Two days ago, encouraged to become a better world citizen, I was given a list of suggestions that included recycling, Several months ago, after Cecil the lion was killed by a dentist, I was told to oppose trophy hunting.
Where are we going? To how we could do better at doing good.
In 2011, Washington D.C. received $389,000 for its recyclables. Now it is paying $1.2 million to have them removed. Waste Management (a large recycler) tells us that 2000 municipalities are in the same predicament.
One problem is sorting. Hoping to encourage recycling, municipalities like Washington D.C. have minimized sorting rules. The downside is more residue that has to be removed before recycled materials are sold. But because soda cans are thinner, plastic is lighter, and glass shatters more easily, the sorting facilities make more mistakes and send more garbage to landfills.
Then, compounding our recycling woes, China is no longer a dependable destination. Demanding less and being pickier, China is spending relatively less on our recyclables.
Most of us responded with sadness to Cecil’s death. Killed in Zimbabwe, the lion generated an uproar against trophy hunting.
But not everywhere.
Because of a trophy hunting ban in Botswana, wild animals are terrifying villagers. The people who live in Sankuyo tell how lions are killing goats and donkeys, devouring maize and beans, and making evening travel dangerous,
Further harming the local economy, the trophy hunting proceeds have evaporated. No longer can villagers use the money for water pipes and toilets, houses and scholarships.

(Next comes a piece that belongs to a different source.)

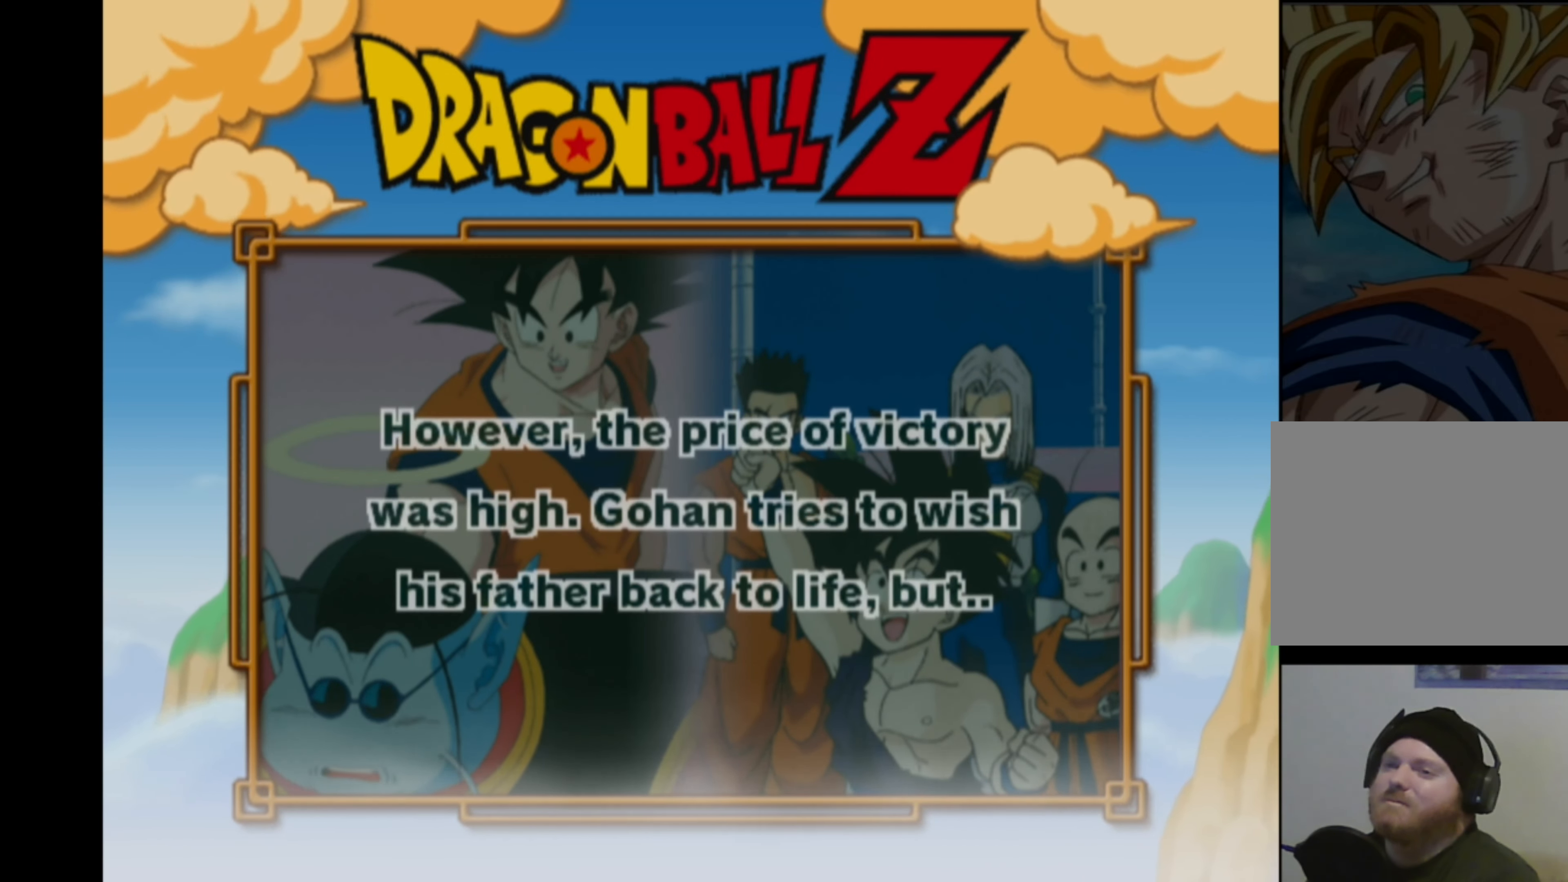
{"buttons": [], "left_stick": "center", "right_stick": "center", "events": [[17, "right_stick", "up-left"], [117, "right_stick", "down-right"], [200, "right_stick", "center"]]}
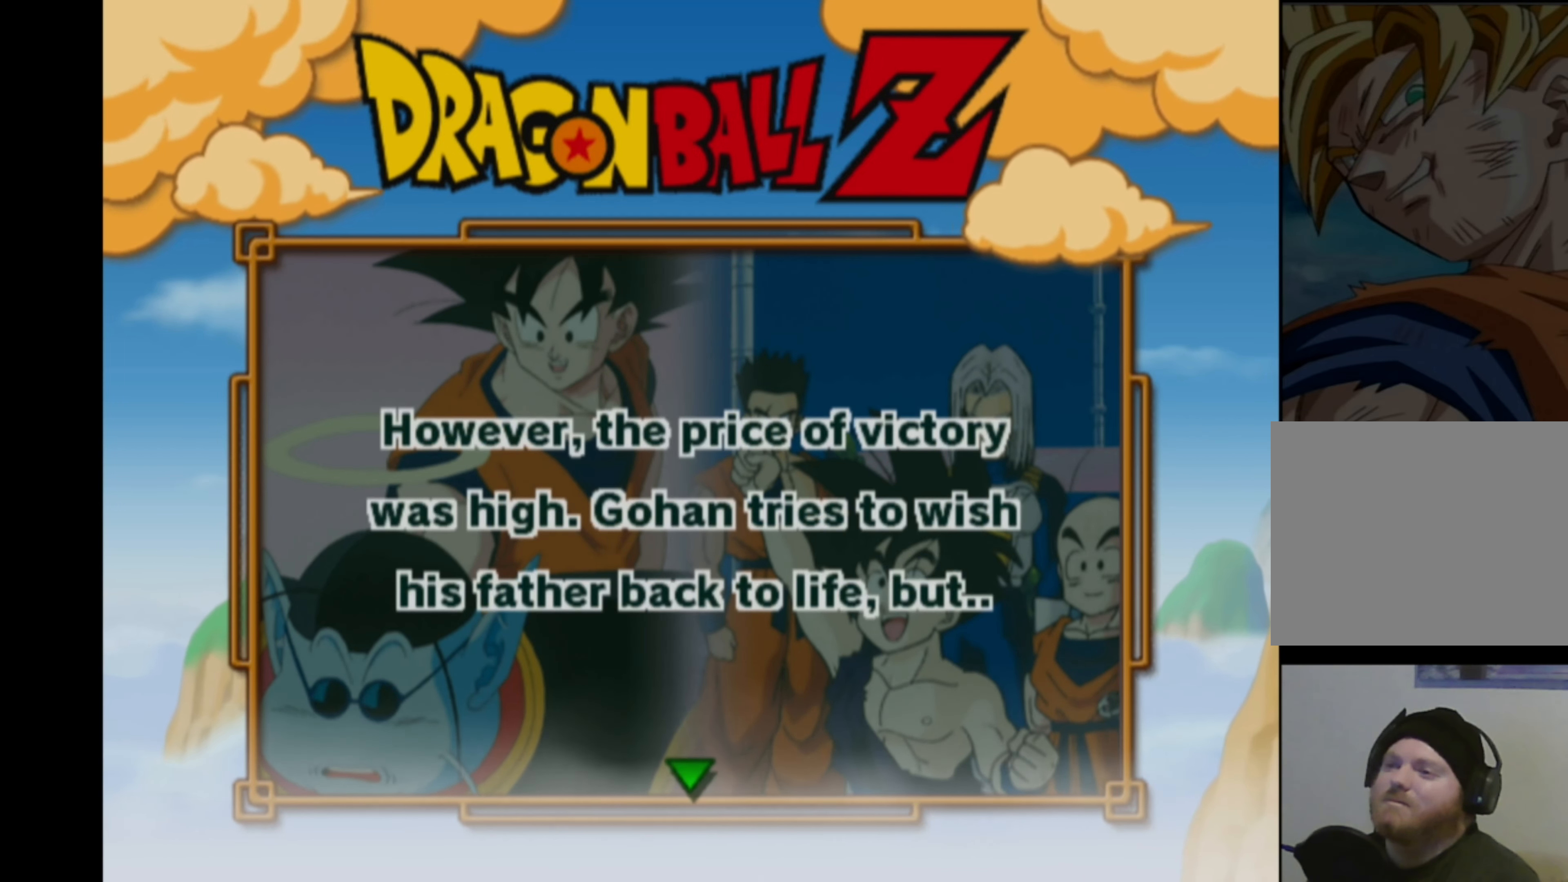
{"buttons": [], "left_stick": "center", "right_stick": "center", "events": []}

And, because the trophy hunting ban made lions and leopards less valuable, villagers are killing more of them.
Our Bottom Line: Doing Good Tradeoffs
I know people have said that when you ask an economist, nothing gets done. However, to help the environment and save endangered species, I wish policy advocates would recognize the tradeoffs.
In class we say that choosing is refusing. So, choose recycling in Washington D.C. but that means refusing to use that money on education (or some other municipal need). Or, oppose trophy hunting but know that you have decided not to help the local villagers.